Eady found that this and other paragraphs in the Sunday Times article
were, "In my judgment, sufficiently powerful to colour the whole
article. In the face of these (passages), it seems to me that it would
indeed be perverse to conclude that the article meant no more than
there were some questions needing to be investigated. The defamatory
sting about Mr. Armstrong obviously goes well beyond that."

Eady continued, saying that, "The overall effect of the quotations and
the events described in the article is to leave readers with the
impression that Mr. Armstrong's denials of drug taking beggar belief
and are to be taken with a pinch of salt."
---
It's the overall effect of the article in the mind of a right-minded
reader that's important, not any particular statement.
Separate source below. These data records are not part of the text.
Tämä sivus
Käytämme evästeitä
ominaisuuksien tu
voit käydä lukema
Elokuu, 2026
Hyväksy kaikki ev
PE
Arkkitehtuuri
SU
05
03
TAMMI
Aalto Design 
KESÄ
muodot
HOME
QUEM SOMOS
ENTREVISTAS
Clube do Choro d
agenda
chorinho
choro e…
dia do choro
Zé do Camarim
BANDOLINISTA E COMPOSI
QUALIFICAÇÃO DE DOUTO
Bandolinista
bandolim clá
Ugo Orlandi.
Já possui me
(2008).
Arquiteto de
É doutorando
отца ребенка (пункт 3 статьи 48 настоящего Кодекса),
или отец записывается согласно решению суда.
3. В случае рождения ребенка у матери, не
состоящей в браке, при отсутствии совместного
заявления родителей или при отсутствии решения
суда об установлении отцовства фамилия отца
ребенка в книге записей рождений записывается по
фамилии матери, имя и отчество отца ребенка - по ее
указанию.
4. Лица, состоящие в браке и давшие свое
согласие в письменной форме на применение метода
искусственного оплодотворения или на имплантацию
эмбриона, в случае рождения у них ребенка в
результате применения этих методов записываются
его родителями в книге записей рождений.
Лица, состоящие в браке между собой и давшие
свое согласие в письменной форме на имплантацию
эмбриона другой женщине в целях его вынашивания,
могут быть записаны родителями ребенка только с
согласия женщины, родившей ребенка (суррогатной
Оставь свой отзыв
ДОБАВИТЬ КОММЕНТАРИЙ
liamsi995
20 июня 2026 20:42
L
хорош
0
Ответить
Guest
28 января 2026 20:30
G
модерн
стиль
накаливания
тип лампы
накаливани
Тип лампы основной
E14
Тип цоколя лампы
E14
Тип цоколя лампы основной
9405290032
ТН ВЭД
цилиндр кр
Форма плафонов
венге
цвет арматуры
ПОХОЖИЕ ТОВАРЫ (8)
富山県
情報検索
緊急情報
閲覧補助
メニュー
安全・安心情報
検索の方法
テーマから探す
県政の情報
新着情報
Although The Sunday Times successfully appealed to the Court of Appeal
that they could use the qualified privilege defence, the case didn't go
much further than that. The two parties settled for what I understand
was a substantial sum in mid-2006.

Jeff
 
"Jeff Jones" <[email protected]> wrote in message
news:[email protected]...
>
> Stu Fleming wrote:
>> Jeff Jones wrote:
>>
>> > Sure you can. I'll interpret 'What's on tap?' to mean what's
>> > actually
>> > drinkable. My response is anything except English beer, which is
>> > ****
>> > for all values of dishwater. This is my opinion and I'm prepared to
>> > defend it on the basis of "fair comment", even though a
>> > right-minded
>> > jury could conceivably be convinced on the grounds of
>> > "justification"
>> > on the balance of evidence.

>>
>> Is OK, the English say the same about Australian beer.

>
> I am in accord with that too.
>

How about Welsh beer? Bullmastif for example.